I have a large directory of files (100+) that I'd like to pass through a program via the terminal.
The files are paired and all follow a naming scheme like such:
TS-8_S53_L001_R1_001.fastq
TS-8_S53_L001_R2_001.fastq
RS-9_S54_L001_R1_001.fastq
RS-9_S54_L001_R2_001.fastq
And the program execution looks like:
Seqprogram -i1 Blah_R1_001.fastq -i2 Blah_R2_001.fastq -o Blah_paired.fastq
All of these files are in one directory.
I'd like to able to run the program on all of the files, using the files paired together in the proper sequence (R1 files are passed through i1, the R1 and R2 files have the same base name) and the output file (-o) is saved under the base name with some identifier attached ("_paired", etc).
I've envisioned on how I'd do this over Python; however, I am trying to get better with BASH.

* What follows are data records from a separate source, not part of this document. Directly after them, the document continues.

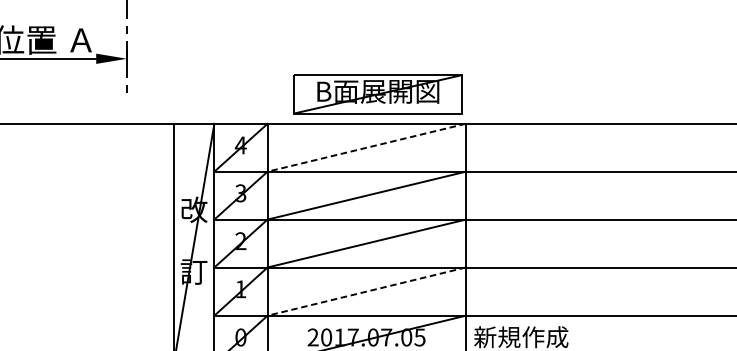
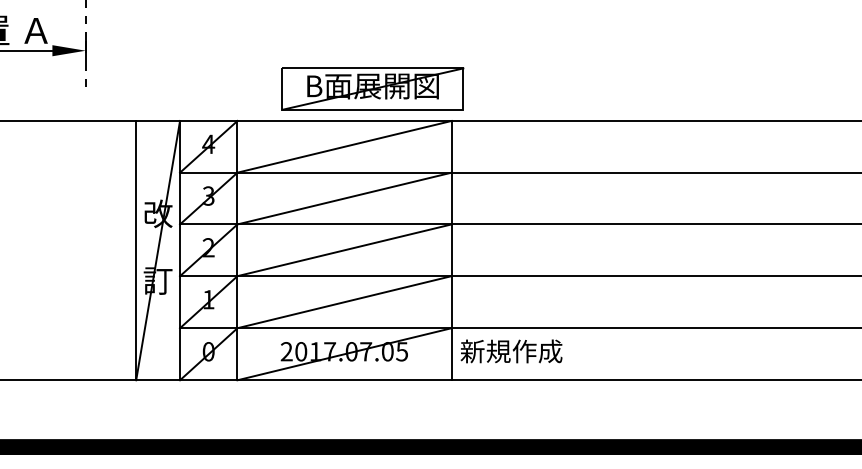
part: (377, 93) -> (372, 88), moved
line: (366, 147) -> (344, 146), dashed -> solid
line: (366, 291) -> (344, 302), dashed -> solid

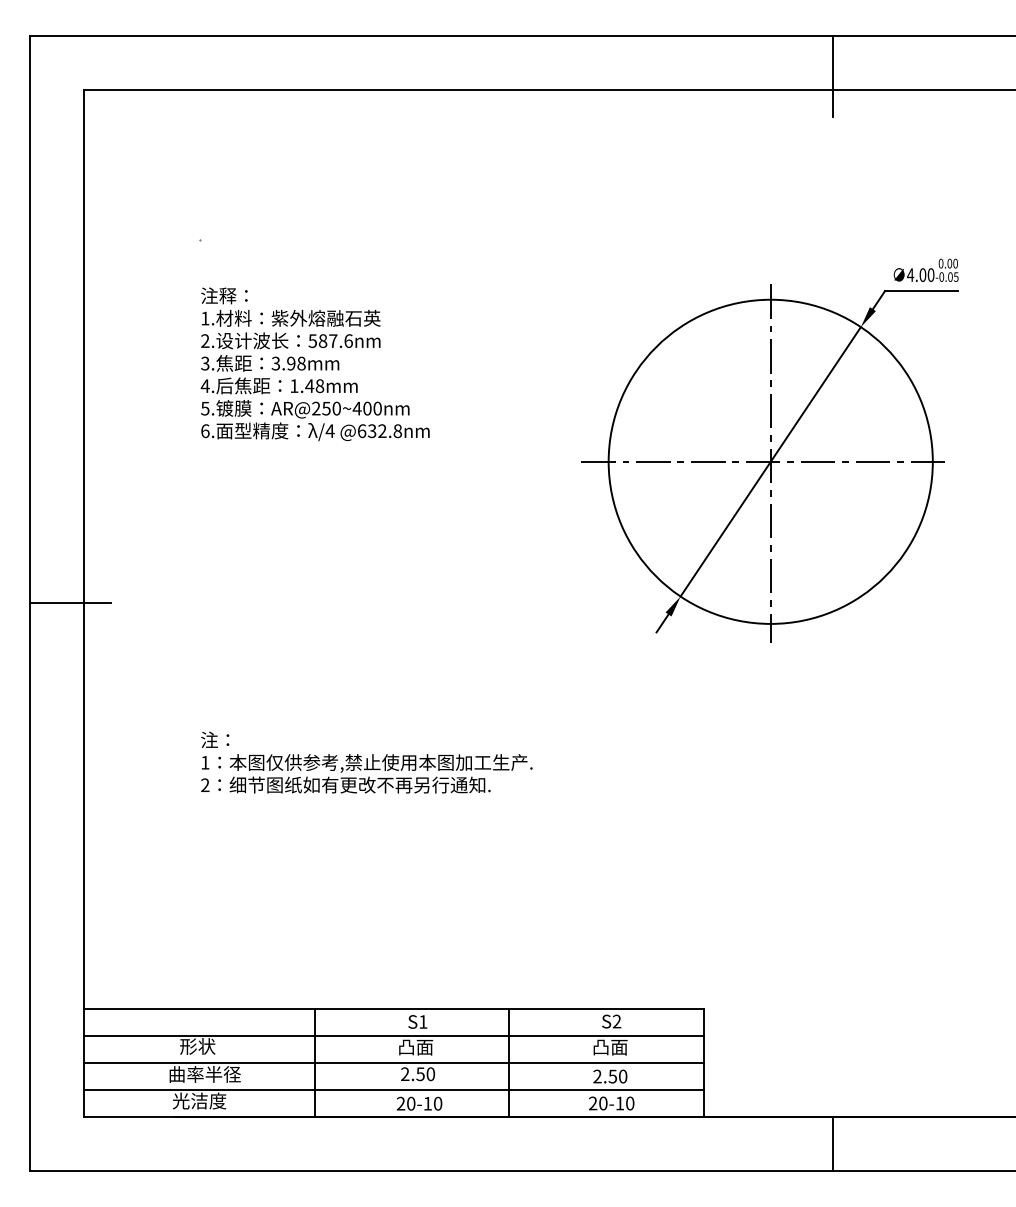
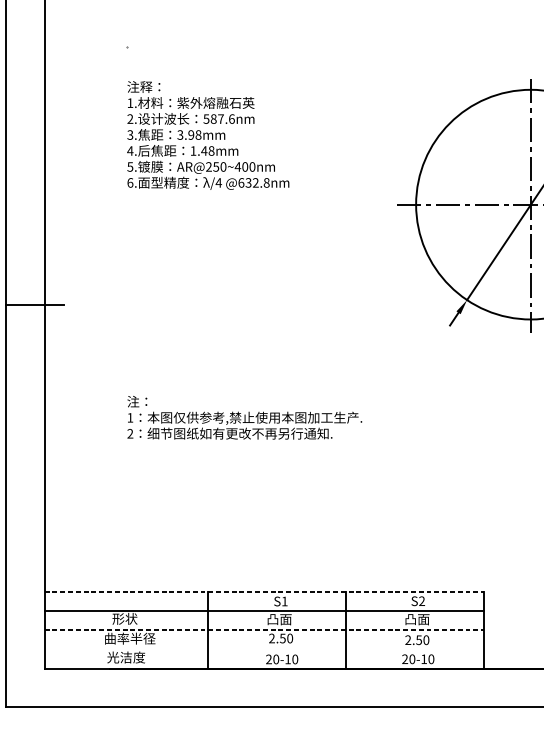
line: (394, 1008) -> (264, 591), solid -> dashed
line: (394, 1062) -> (264, 630), solid -> dashed
line: (393, 1089) -> (263, 649), removed

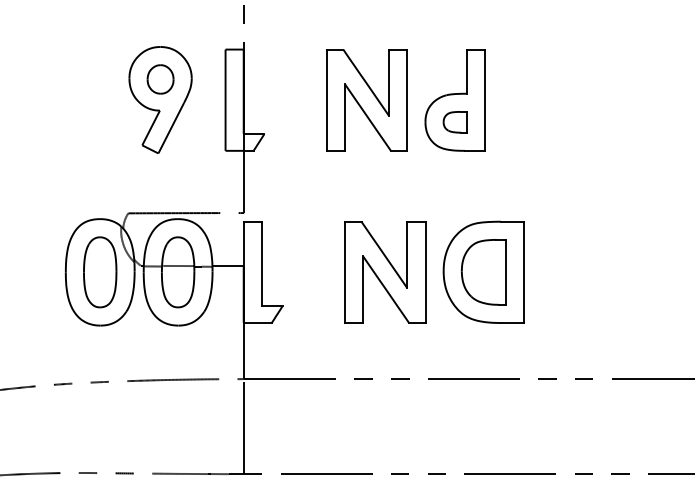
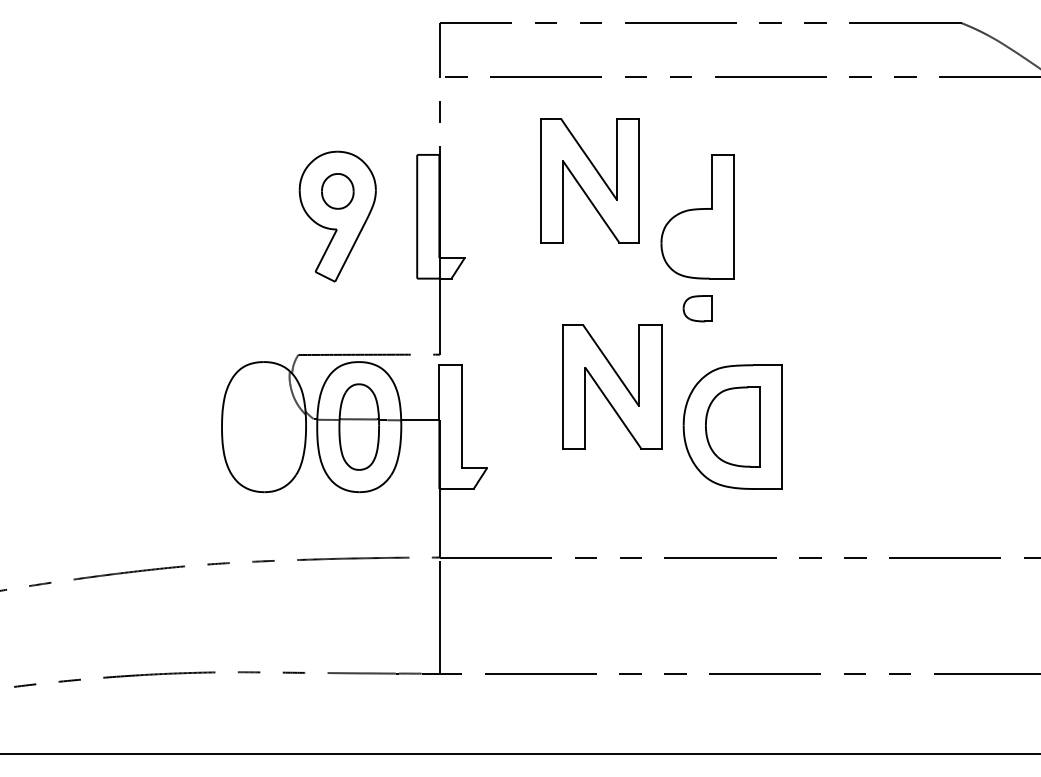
part: (366, 99) -> (589, 180), moved
part: (454, 122) -> (697, 308), moved
part: (99, 271) -> (263, 426), removed
part: (385, 271) -> (612, 386), moved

I'm familiar with how one might call multiple files into a single command; i.e., uncompressing all .gz files in a particular directory
gunzip "*.gz"
But this command has two inputs, and the inputs must be ordered, so the wildcard scheme isn't sufficient.
Thanks
Use a wildcard to get one file of the pair, and then use parameter substitution to get the other corresponding filenames.
for i1 in *_R1_001.fastq; do
i2=${i1/R1_001/R2_001}
paired=${i1/R1_001/paired}
Seqprogram -i1 "$i1" -i2 "$i2" -o "$paired"
done